Thursday, May 30, 2019

HC sends death penalty ruling back to trial court (Maharashtra)

Mumbai, Apr 25, 2019

Three years after a Thane court awarded death penalty to a man for raping and murdering a 7-year-old girl, the Bombay High Court Thursday remanded the case back to it on account of procedural lapses.

A bench of justices B P Dharmadhikari and P D Naik set aside the trial court's order awarding Atul Rama Lote death penalty Thursday. It remanded the case back to the trial court, asking it to reconsider the facts and evidence and decide whether to hold a retrial or proceed anew from the stage of framing of charges -- when procedural lapses were committed. On September 28, 2016, the Thane court awarded Lote death sentence. He was accused of abducting, raping and killing the minor daughter of an acquaintance in 2014.
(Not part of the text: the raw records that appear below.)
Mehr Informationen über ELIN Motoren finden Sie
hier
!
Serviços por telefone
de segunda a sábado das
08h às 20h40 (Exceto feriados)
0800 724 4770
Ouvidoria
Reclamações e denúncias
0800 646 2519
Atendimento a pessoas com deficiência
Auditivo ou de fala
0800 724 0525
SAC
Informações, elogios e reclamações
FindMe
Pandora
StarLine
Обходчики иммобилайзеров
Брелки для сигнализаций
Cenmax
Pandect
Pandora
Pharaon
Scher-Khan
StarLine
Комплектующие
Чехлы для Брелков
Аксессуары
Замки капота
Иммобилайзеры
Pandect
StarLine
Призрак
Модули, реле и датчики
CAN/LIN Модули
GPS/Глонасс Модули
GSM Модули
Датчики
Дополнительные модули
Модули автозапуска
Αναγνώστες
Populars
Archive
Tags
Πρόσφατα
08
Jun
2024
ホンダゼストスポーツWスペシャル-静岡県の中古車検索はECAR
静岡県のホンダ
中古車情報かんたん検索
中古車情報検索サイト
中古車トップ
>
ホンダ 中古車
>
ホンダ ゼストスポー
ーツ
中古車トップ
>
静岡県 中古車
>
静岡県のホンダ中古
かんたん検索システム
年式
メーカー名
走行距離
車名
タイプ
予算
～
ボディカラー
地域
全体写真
When the state government's petition seeking confirmation of death sentence was taken up by the High Court, Lote's lawyer Yug Chaudhary pointed out certain lapses. In February 2014, the police charge sheeted Lote under IPC sections 363 (kidnapping), 366 (A) (kidnapping a minor girl with the intent of forcing her to have intercourse), 376 (rape) and 302 (murder), Chaudhary said. Generally, these offences attract life imprisonment or ten years in jail, and death is awarded only in the "rarest of rare cases", he argued.

On September 26, 2016, two days before the sentence was passed, the prosecution invoked section 376(2) of the IPC (rape of a victim under 12 years of age) and provisions of the Protection of Children from Sexual Offences Act, making it a case fit for death penalty, the lawyer pointed out. The court should not have permitted amendment of charges just two days before the verdict, Chaudhary said. He also argued that Lote did not get proper legal assistance from his lawyers, appointed through Legal Aid. The high court said it could not overlook these procedural lapses and especially the fact that two key charges were pressed only two days before the verdict. It, however, refused to acquit Lote, and said instead the trial court must consider Lote as an undertrial and reexamine the proceedings.